Modern Times Group acquired Ninja Kiwi for $189 million. The studio is best known for Bloons Tower Defense, a series of strategy titles. Ninja Kiwi’s games have been downloaded approximately 140 million times to date, with a total of more than 1.1 million daily active users and 6.2 million monthly active users, according to the press release.
Ex-Blizzard devs Frost Giant secures additional $5 million in funding. Investors for this round include Korean VC fund Kona Ventures, Global Founders Capital, the co-founder of Rxbar nutrition bars Jared Smith, and Eden Chen. The studio has now raised a total of $9.7 million since October, 2020.
The round illustrates a broader trend among senior talent from a myriad of large well-known firms going out on their own. Why make Bobby Kotick rich when you can enrich yourself? It echoes the sentiment among game developers in the 1980s who figured out that the games they created generated millions in revenue for the firm, while they were on salary. The abundance of cheap capital currently available is fueling a renewed disintermediation between creatives and conglomerates. Personally I am super-excited because real time strategy is where it’s at and this is basically a crew of creatives that worked on StarCraft, C&C, and Warcraft. Squeeee.

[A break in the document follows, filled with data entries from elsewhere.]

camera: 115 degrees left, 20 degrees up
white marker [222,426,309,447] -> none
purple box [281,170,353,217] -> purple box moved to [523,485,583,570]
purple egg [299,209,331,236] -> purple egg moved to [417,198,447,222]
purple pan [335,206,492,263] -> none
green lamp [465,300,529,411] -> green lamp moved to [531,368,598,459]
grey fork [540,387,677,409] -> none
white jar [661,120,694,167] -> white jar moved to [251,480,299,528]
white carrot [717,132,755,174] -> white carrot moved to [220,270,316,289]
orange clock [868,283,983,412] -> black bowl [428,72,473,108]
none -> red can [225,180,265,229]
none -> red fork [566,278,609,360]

Nexon invests $874 million in a string of entertainment firms. The South Korean game giant disclosed investments in Bandai Namco, Konami, Sega Sammy, and Hasbro. Nexon’s board recently approved plans to invest up to $1.5 billion in entertainment companies to "demonstrate the ability to develop and sustain strong, globally recognized intellectual property." The firm emphasized that these are "long-term friendly investments" with "no intention of acquisition or activism."
PLAY/PASS
Play. Who cares about free-to-play games when you can spend $311,800 on a 1st Edition Holo Charizard?
Pass. This Thicc Pidgey currently trading for Ξ0.27. Good lord.